Missile modernization:

  • The Peoples Liberation Army Rocket Force (PLARF) fields a range of Medium Range Ballistic Missiles (MRBMs) and Short-Range Ballistic Missiles (SRBMs).
  • China is arming its missiles with Multiple Independently Targetable Re-entry Vehicles (MIRVs) capabilities to neutralise the multi-layered missile defence capabilities of the United States.
  • China’s DF-31As, which are road mobile Intercontinental Ballistic Missiles (ICBMs), are equipped with MIRVs and potent penetration aids.
  • China’s nuclear modernisation and diversified nuclear capabilities present India with challenges.

Nuclear upper hand:

  • On a comparison based on nuclear capabilities, China has an upper hand over India. China has a higher number of nuclear warheads and a higher amount of Weapons-grade Plutonium.
  • India also needs to take into consideration the PLARF’s land-based missile forces.
  • China is believed to base a part of its nuclear arsenal in inland territories such as in the Far-Western Xinjiang Region, which is close to Aksai Chin.
  • China’s land-based missiles are primarily road mobile and could play a key role in any larger conventional offensive the PLA might mount against Indian forces along the LAC. Their mobility gives them a high degree of survivability.
  • Korla in Xinjiang is believed to host DF-26 IRBMs with a range of 4,000 kilometres, which can potentially strike targets across most of India. The DF-26 IRBMs can be armed with either a conventional or nuclear warhead.
  • India has to contend with a nuclear-armed Pakistan as well.
  • The Indian nuclear arsenal, according to the SIPRI, stands at roughly 150 nuclear warheads while Pakistan has 160 warheads.

Instrument of coercion:

  • This development would also have implications for the conventional military escalation along the China-India boundary.
  • The conventional military balance between Indian and Chinese forces along the Line of Actual Control (LAC) presents significant challenges for Indian decision-makers.
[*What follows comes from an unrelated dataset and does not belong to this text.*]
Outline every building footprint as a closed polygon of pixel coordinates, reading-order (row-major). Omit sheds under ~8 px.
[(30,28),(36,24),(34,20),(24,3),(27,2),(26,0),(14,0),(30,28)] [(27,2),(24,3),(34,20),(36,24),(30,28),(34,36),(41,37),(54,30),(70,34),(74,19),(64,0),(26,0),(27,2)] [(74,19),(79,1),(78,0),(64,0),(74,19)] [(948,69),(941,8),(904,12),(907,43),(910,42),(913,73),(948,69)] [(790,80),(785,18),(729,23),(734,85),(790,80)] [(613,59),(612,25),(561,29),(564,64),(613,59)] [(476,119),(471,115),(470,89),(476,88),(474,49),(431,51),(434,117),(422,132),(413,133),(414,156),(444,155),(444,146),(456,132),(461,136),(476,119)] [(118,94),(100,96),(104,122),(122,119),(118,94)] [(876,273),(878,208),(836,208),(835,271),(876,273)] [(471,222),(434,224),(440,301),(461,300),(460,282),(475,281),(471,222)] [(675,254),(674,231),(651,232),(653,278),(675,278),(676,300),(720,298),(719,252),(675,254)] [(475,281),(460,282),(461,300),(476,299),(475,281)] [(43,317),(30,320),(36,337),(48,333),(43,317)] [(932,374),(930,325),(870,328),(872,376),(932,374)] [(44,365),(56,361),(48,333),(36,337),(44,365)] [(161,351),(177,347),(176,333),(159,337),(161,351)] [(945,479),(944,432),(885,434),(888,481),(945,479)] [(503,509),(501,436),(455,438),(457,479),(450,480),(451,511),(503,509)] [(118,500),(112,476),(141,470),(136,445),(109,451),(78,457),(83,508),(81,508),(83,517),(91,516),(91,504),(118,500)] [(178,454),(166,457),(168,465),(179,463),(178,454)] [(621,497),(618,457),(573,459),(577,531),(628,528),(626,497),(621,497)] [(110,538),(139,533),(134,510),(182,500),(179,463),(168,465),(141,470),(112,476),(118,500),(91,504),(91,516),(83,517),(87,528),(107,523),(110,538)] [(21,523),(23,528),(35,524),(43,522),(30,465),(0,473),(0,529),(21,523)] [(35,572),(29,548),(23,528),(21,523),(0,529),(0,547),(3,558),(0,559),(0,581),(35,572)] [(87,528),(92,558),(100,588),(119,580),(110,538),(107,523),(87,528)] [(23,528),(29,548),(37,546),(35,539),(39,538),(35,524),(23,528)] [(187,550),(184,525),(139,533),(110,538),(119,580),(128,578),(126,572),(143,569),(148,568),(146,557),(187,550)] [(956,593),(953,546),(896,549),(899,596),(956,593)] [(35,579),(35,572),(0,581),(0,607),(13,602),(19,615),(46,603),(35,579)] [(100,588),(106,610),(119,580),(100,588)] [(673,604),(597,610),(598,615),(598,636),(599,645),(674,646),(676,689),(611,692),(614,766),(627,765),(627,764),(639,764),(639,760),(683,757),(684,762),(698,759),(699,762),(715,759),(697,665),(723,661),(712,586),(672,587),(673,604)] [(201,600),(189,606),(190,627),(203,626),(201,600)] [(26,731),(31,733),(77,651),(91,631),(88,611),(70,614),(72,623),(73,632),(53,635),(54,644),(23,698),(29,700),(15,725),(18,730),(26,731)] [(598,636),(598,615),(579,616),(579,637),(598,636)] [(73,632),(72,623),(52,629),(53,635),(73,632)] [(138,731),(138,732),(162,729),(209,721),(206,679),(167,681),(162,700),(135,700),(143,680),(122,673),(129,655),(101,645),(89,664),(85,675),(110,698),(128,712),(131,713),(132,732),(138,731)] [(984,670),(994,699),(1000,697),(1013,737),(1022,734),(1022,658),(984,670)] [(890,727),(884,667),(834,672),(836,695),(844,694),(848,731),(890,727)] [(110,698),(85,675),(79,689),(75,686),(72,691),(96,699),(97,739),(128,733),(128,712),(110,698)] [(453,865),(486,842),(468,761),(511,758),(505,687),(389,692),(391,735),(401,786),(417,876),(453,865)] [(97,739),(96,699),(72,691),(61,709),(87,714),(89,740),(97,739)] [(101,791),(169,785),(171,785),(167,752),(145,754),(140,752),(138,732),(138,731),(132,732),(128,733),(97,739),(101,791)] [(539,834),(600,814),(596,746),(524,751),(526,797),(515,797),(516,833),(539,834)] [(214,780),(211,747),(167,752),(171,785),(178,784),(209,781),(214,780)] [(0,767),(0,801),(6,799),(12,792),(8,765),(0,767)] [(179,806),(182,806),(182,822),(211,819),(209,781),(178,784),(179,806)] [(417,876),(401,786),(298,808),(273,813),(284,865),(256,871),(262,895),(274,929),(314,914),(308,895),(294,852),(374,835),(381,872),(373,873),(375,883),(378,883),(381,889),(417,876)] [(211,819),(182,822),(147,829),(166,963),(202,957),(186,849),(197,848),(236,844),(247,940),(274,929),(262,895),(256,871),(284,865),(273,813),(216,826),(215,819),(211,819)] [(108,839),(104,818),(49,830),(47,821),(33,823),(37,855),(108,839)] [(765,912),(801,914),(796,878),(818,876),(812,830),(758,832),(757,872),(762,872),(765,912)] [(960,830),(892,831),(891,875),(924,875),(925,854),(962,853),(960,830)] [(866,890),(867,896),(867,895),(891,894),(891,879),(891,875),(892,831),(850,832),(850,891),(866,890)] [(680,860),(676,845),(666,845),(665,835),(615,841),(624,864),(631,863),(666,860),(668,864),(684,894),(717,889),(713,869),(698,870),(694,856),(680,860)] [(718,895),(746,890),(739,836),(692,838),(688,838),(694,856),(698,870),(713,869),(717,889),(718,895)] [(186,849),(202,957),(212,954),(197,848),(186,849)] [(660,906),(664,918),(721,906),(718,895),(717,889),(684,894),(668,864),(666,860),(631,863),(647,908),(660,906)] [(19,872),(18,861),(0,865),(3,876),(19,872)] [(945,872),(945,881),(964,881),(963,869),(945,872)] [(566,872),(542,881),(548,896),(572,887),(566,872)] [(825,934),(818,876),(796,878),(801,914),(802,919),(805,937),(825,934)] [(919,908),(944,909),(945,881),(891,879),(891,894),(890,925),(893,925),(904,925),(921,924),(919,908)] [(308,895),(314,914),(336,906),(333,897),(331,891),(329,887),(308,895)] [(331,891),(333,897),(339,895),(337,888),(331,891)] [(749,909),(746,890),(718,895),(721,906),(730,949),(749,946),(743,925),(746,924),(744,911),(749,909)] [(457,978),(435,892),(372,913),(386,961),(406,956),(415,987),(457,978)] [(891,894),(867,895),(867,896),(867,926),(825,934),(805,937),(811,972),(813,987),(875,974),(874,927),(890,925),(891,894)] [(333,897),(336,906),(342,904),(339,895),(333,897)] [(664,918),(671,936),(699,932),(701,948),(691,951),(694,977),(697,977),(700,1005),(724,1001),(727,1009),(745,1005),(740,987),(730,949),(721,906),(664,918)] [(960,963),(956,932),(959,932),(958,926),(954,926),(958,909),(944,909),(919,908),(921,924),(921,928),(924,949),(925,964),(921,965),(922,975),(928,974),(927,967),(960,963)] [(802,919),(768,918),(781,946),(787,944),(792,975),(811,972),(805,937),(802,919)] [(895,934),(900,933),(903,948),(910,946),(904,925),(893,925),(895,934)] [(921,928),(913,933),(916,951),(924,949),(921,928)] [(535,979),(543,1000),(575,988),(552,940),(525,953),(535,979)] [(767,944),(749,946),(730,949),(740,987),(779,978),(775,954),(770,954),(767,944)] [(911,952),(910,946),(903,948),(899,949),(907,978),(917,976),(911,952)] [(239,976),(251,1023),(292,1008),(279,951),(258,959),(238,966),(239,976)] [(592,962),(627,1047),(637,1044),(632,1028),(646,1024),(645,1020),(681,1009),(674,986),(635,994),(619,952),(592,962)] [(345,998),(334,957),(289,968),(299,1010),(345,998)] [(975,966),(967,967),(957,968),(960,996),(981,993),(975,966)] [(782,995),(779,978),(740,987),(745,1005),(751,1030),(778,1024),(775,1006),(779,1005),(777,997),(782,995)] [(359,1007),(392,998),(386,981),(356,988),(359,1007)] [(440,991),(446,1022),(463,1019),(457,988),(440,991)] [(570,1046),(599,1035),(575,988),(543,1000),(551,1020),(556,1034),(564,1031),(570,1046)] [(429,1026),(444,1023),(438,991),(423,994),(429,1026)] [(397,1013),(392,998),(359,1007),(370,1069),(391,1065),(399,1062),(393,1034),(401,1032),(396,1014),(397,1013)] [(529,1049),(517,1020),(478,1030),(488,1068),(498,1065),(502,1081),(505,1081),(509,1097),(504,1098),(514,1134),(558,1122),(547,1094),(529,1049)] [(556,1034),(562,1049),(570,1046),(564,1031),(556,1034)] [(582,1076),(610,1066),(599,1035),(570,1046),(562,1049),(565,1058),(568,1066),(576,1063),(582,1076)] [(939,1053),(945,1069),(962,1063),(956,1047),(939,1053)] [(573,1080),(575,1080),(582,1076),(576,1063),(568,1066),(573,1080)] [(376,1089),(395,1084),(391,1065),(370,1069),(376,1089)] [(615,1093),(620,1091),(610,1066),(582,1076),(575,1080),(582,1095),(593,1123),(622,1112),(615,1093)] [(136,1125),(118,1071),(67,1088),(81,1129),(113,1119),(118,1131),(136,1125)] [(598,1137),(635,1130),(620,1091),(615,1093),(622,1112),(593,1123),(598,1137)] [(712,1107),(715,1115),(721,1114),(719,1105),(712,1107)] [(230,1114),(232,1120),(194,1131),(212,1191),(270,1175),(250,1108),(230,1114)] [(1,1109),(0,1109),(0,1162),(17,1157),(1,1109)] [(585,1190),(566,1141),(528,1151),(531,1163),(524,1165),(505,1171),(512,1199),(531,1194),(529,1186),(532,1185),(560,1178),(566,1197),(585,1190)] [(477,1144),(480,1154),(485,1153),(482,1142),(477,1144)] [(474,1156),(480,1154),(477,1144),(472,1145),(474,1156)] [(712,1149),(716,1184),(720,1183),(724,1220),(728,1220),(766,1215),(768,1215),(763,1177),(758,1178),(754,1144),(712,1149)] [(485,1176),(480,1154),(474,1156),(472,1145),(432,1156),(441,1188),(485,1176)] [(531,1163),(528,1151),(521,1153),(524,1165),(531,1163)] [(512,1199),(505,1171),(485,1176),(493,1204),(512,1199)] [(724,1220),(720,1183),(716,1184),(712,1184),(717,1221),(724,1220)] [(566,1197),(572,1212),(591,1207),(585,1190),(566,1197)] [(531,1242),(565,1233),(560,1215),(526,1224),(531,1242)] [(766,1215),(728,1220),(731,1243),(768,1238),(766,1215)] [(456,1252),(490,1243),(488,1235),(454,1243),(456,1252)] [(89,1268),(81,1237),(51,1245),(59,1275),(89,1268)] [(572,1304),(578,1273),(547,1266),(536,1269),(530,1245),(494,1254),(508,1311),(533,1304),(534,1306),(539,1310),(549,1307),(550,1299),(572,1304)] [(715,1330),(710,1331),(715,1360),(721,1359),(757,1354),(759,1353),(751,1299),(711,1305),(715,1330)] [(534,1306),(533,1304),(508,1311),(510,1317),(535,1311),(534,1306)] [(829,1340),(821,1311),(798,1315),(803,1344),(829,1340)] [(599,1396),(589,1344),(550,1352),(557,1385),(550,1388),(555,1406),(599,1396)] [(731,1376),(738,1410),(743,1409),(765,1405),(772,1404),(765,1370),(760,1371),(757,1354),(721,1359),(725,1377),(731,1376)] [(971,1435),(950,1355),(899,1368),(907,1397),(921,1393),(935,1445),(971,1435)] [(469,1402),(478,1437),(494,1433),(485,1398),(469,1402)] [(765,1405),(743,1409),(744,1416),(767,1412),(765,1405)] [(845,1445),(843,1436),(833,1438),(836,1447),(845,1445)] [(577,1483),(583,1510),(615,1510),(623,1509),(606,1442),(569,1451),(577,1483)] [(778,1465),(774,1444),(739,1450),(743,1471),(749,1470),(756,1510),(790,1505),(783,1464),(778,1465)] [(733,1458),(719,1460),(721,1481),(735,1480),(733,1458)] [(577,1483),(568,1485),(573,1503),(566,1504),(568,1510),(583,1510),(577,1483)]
The variegated and highly sophisticated nature of Chinese nuclear capabilities relative to India could give China considerable coercive leverage. China could commit further aggression under the cover of its nuclear arsenal.

Way forward:

  • In the conventional escalation along the LAC, India cannot afford to ignore China’s expanding nuclear arsenal. India needs to factor in the role of nuclear weapons and their impact on military operations executed by the Indian Army and the Indian Air Force.

Short term measures:

  • India’s Strategic Forces Command (SFC) needs to be on a heightened state of alert to ward off Chinese nuclear threats as well as be prepared to support India’s conventional forces.
  • The Strategic Forces Command (SFC), also referred to as the Strategic Nuclear Command, forms part of India’s Nuclear Command Authority (NCA). It is responsible for the management and administration of the country’s tactical and strategic nuclear weapons stockpile.

Long term measures:

  • India should start assessing its extant nuclear doctrine and redouble efforts to get a robust triadic nuclear capability for deterrence.
  • The basic principle of India’s nuclear doctrine of 2003 is “No First Use”. According to this policy, nuclear weapons will only be used in retaliation against a nuclear attack on the Indian Territory or on Indian forces anywhere.
  • A nuclear triad consists of land-launched nuclear missiles, nuclear-missile-armed submarines and strategic aircraft with nuclear bombs and missiles. The purpose of having this three-branched nuclear capability is to significantly reduce the possibility that an enemy could destroy all of a nation’s nuclear forces in a first-strike attack, ensuring a credible threat of a retaliatory strike, and thus increasing a nation’s nuclear deterrence.